The paper tackles the vulnerability of DNNs to parameter bit-flips by introducing Hessian-aware training, which minimizes the Hessian trace $Tr(H)$ to flatten the loss surface and reduce sensitivity to parameter perturbations. It employs Hutchinson's method to approximate the trace and uses Top-$p$ eigenvalues (with $p$ around 50) to stabilize training, incorporating regularization into SGD-based optimization. Across MNIST, CIFAR-10, and ImageNet, the method reduces the fraction of erratic parameters by 6–12% and increases the number of bit-flips required for adversaries to induce large accuracy drops by 2–3×, while preserving baseline accuracy. The approach shows strong synergy with hardware defenses (e.g., NeuroPot, RADAR) and remains practical for large models via layer-sampling strategies that keep overhead reasonable, enabling more robust deployment on error-prone hardware.

Abstract

Deep neural networks are not resilient to parameter corruptions: even a single-bitwise error in their parameters in memory can cause an accuracy drop of over 10%, and in the worst cases, up to 99%. This susceptibility poses great challenges in deploying models on computing platforms, where adversaries can induce bit-flips through software or bitwise corruptions may occur naturally. Most prior work addresses this issue with hardware or system-level approaches, such as integrating additional hardware components to verify a model's integrity at inference. However, these methods have not been widely deployed as they require infrastructure or platform-wide modifications.

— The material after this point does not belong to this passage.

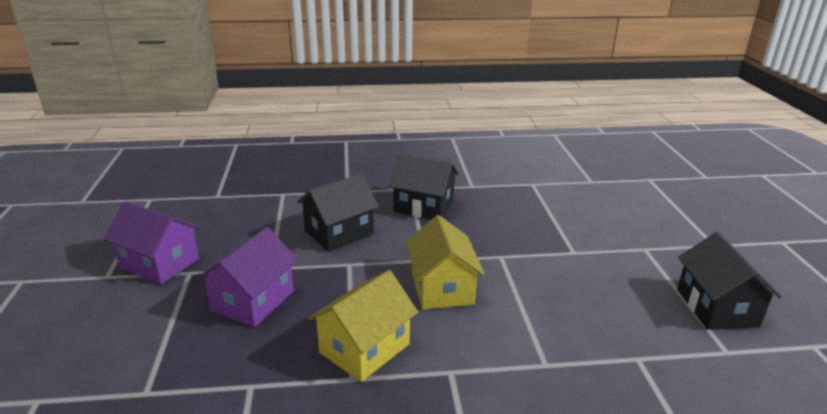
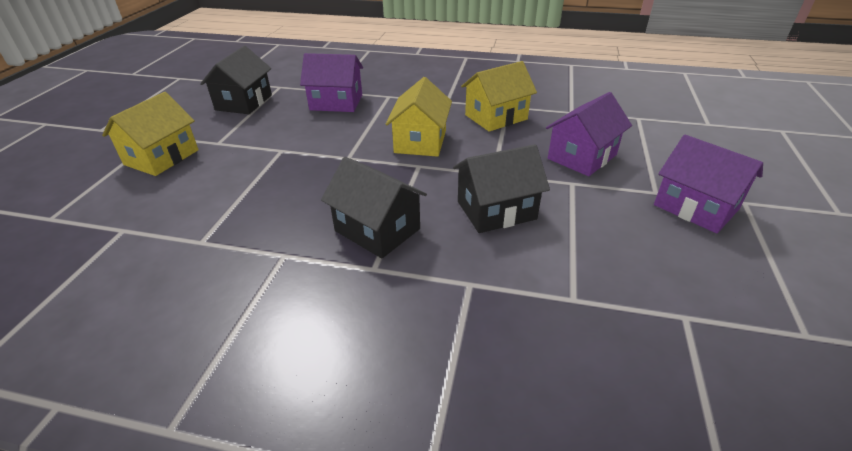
camera: 160 degrees left, 10 degrees up
(602, 333) = (336, 102): none -> purple house
(665, 226) = (161, 157): none -> yellow house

In this paper, we propose a new approach to addressing this issue: training models to be more resilient to bitwise corruptions to their parameters. Our approach, Hessian-aware training, promotes models with $flatter$ loss surfaces. We show that, while there have been training methods, designed to improve generalization through Hessian-based approaches, they do not enhance resilience to parameter corruptions. In contrast, models trained with our method demonstrate increased resilience to parameter corruptions, particularly with a 20$-$50% reduction in the number of bits whose individual flipping leads to a 90$-$100% accuracy drop. Moreover, we show the synergy between ours and existing hardware and system-level defenses.

Figures (8)

• Figure 1: The distribution plots showing the number of bits in a DNN's parameters whose flipping results in RAD on the x-axis.
• Figure 2: Visualizing LeNet's loss landscapes. From top to bottom, each row corresponds to standard training, HERO yang2022hero, and our method. From left to right, we visualize the first two convolutional layers and the three fully-conected layers.
• Figure 3: The distribution plots computed on LeNet in MNIST (left) and ResNet18 on CIFAR10 (right).
• Figure 4: The distribution plot computed on ResNet50 in ImageNet. Note that our fine-tuning only computes the Hessian trace from the last layer.
• Figure 5: Comparing loss landscapes of the convolutional layers within a residual block. The left two are from the regularly-trained models, and the right ones are from those trained with our method.